You should always plot the graph to easily understand and deduce the limits. I have attached the graph and the overlapped area is shaded in blue.
You could use the formula for area of sector of a circle, but the problem will become longer than needed.
Calculating the half area on the right of the line ∏/2 using polar coordinates:
[tex]Half\; area\;=\int^{x=\pi /2}_{x=0} \int^{r=1+\sin x}_{r=0} rdrdx-<br />
\int^{x=\pi /6}_{x=0} \int^{r=1+\sin x}_{r=3\sin x} rdrdx[/tex] Then, multiply by 2.

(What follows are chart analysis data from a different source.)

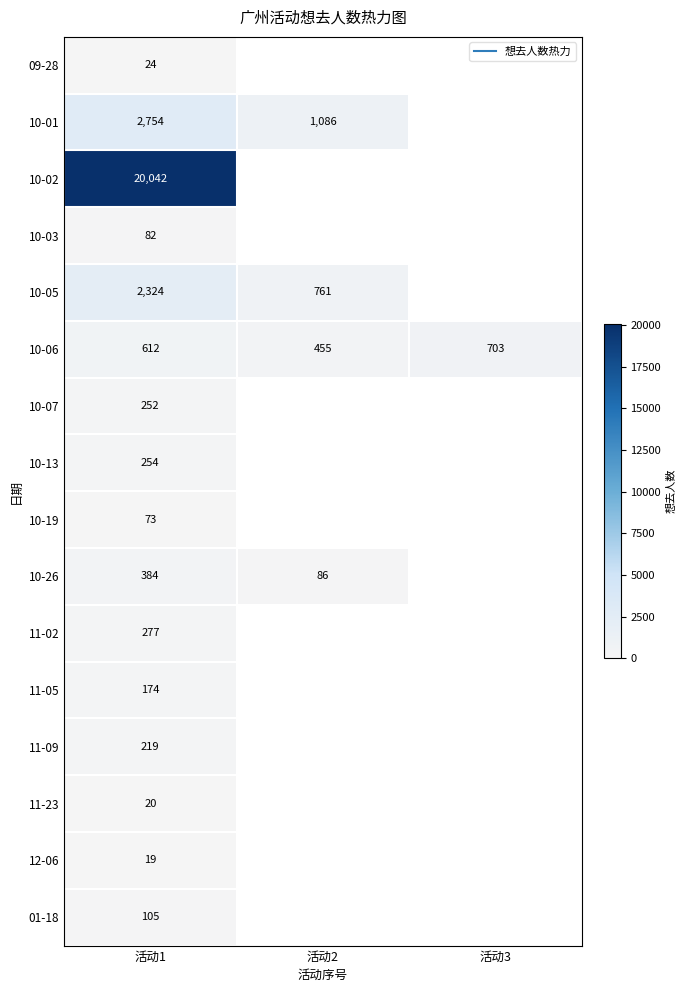

What is the minimum value shown in the chart?

19.0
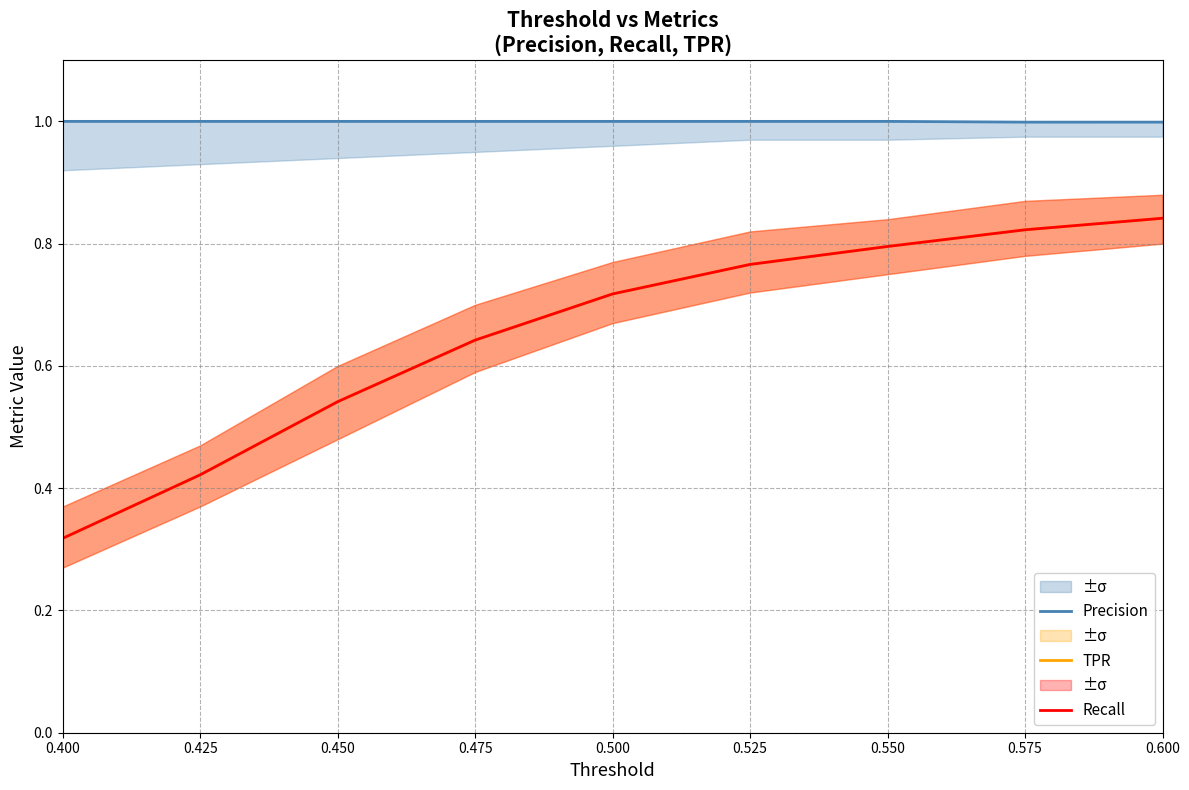

What is the lowest value of the TPR series?

0.3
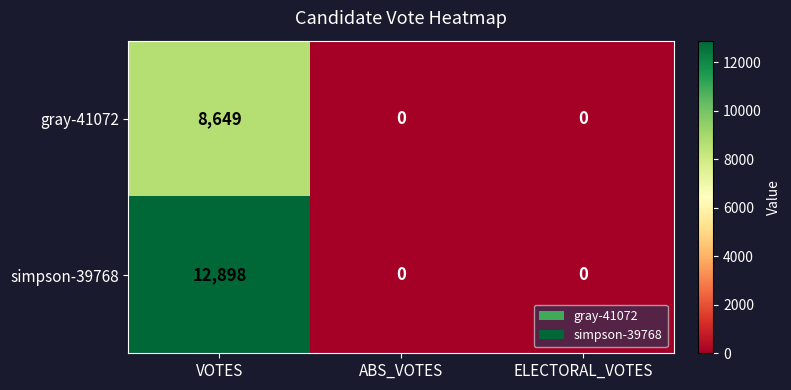

Rank the series by their average value, from lowest to highest.

gray-41072, simpson-39768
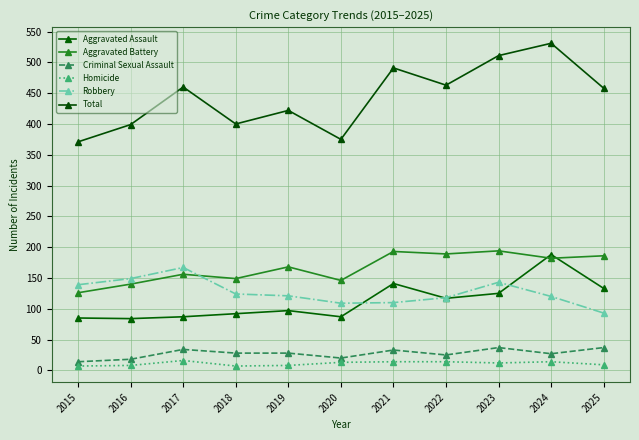

Reading left to right, what are all the values shown in this chart?

Aggravated Assault: 85	84	87	92	97	87	141	117	125	188	133
Aggravated Battery: 126	140	156	149	168	146	193	189	194	182	186
Criminal Sexual Assault: 14	18	34	28	28	20	33	25	37	27	37
Homicide: 7	8	16	7	8	13	14	14	12	14	9
Robbery: 139	149	167	124	121	109	110	118	143	120	93
Total: 371	399	460	400	422	375	491	463	511	531	458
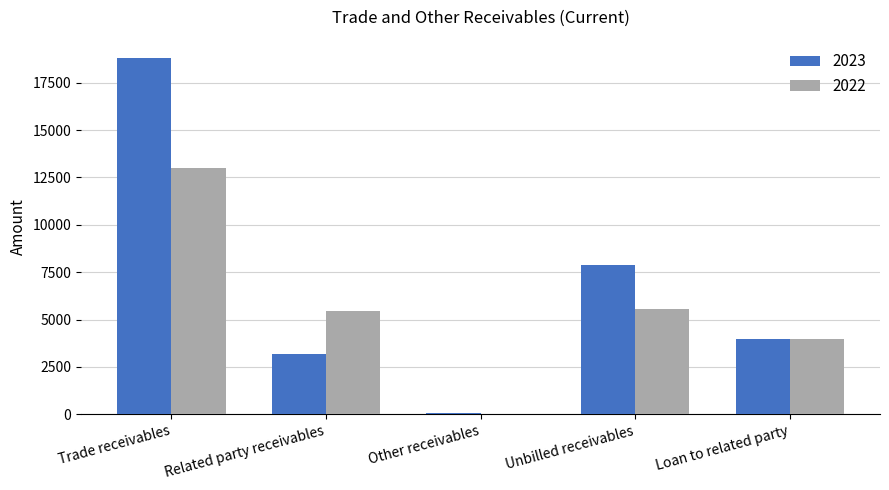

What is the sum of all 2022 values?

28049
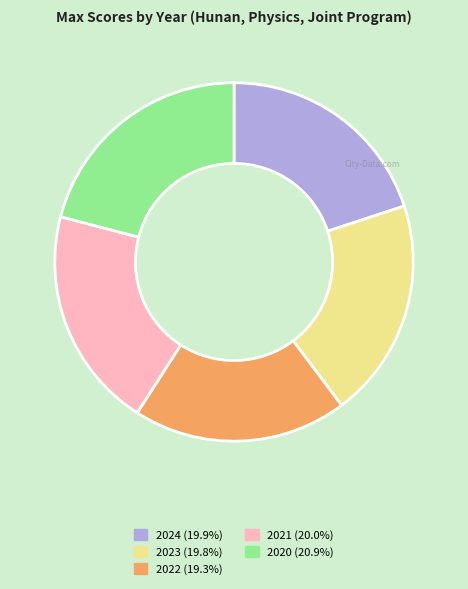

The 2020 slice represents 21% of the pie. True or false?

True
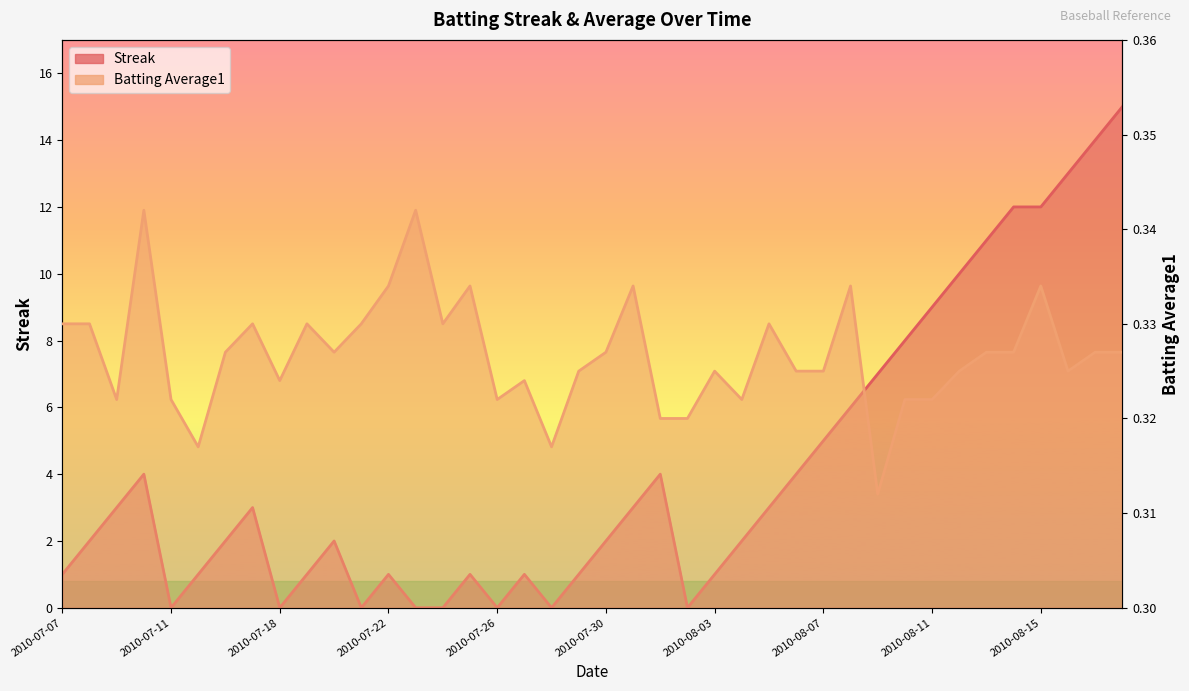

At which label does Streak first exceed 2?

2010-07-09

Now, using the method involving the formula for area of sector of a circle:
First, find the area from x = 0 to x=∏/2 inside the cardioid.
[tex]\frac{1}{2}\int^{x=\pi /2}_{x=0} (1+\sin x)^2dx[/tex]
Then, you need to find the small area wedged between both graphs, in the interval x=0 and x=∏/6
[tex]\frac{1}{2}\int^{x=\pi /6}_{x=0} (1+\sin x)^2dx-\frac{1}{2}\int^{x=\pi /6}_{x=0} (3\sin x)^2dx[/tex]
Finally, subtract area of wedge from cardioid, to get the half area, then multiply by 2 to get the total overlapping area.
There is still another way (a shorter version) of doing this problem using the area of sector formula:
First, find the area of sector inside cardioid from x=∏/6 to x=∏/2:
[tex]\frac{1}{2}\int^{x=\pi /2}_{x=\pi / 6} (1+\sin x)^2dx[/tex]
Then, find the area inside circle from x=0 to x=∏/6:
[tex]\frac{1}{2}\int^{x=\pi /6}_{x=0} (3sin x)^2dx[/tex]
Add them up and multiply by 2.
You could also write its equivalent in terms of polar coordinates.